Understanding the confusion matrix deeply means understanding why certain metrics matter more than others in specific contexts:
When false positives are costly — spam filters blocking legitimate email, innocent people being flagged by security systems — precision takes priority. The confusion matrix tells you exactly how many false positives your model is generating.
When false negatives are costly — disease screening missing actual cases, fraud detection missing actual fraud — recall takes priority. The confusion matrix tells you exactly how many cases you are missing.
When the dataset is imbalanced — accuracy is deceptive and the confusion matrix reveals exactly how. A model predicting the majority class for everything achieves high accuracy but catastrophic recall on the minority class, and the confusion matrix makes this visible instantly.
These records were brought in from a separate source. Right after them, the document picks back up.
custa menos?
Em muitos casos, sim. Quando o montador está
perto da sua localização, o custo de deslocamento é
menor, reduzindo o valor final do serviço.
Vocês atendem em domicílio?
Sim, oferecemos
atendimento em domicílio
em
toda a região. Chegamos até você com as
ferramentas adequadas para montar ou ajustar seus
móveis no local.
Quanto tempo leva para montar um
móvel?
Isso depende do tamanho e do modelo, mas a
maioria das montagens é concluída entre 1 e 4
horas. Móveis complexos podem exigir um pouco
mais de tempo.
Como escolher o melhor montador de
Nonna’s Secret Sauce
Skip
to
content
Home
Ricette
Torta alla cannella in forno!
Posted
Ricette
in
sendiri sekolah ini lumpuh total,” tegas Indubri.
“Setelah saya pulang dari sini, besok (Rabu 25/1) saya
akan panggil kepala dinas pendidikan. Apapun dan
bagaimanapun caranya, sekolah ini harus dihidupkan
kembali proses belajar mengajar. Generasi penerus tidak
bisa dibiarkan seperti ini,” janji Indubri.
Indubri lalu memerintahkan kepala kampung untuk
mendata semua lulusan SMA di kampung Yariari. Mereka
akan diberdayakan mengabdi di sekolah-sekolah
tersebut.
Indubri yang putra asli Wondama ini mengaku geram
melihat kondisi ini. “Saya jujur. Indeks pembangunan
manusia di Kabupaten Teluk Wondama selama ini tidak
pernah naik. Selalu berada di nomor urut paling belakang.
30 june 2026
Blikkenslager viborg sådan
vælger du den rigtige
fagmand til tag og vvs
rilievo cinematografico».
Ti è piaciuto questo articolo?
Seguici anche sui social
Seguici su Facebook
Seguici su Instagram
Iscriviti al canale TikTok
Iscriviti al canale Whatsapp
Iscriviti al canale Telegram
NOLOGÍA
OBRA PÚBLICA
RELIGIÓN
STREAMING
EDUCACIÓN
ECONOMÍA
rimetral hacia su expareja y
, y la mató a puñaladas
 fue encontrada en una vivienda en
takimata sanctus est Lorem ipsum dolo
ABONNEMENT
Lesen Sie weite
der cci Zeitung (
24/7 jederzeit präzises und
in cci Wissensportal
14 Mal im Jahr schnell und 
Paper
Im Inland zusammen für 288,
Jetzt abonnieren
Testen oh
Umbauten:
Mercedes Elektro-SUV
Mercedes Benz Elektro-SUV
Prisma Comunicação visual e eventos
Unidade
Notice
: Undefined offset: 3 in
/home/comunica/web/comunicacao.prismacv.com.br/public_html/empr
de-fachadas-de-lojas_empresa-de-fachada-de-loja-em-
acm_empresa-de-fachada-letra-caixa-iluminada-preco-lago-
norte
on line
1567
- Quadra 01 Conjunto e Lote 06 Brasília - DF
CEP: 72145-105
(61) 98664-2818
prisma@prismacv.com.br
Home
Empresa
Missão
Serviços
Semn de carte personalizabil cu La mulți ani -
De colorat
When comparing models — the confusion matrix reveals which model makes which types of errors, enabling an informed choice that matches the deployment context’s actual costs and requirements.
The normalized confusion matrix makes recall per class legible regardless of class size. The multi-class extension scales the same logic to any number of categories. Combined with metrics like MCC and balanced accuracy, the confusion matrix provides a complete, honest picture of classifier performance that no single number can match.
Read every confusion matrix you ever compute. Not just the overall accuracy or the headline metric — look at the raw cell values, understand what each error represents in the real world, and let that understanding guide your decisions about thresholds, regularization, data collection, and model choice. That is what distinguishes a practitioner who truly understands their model from one who only knows its accuracy score.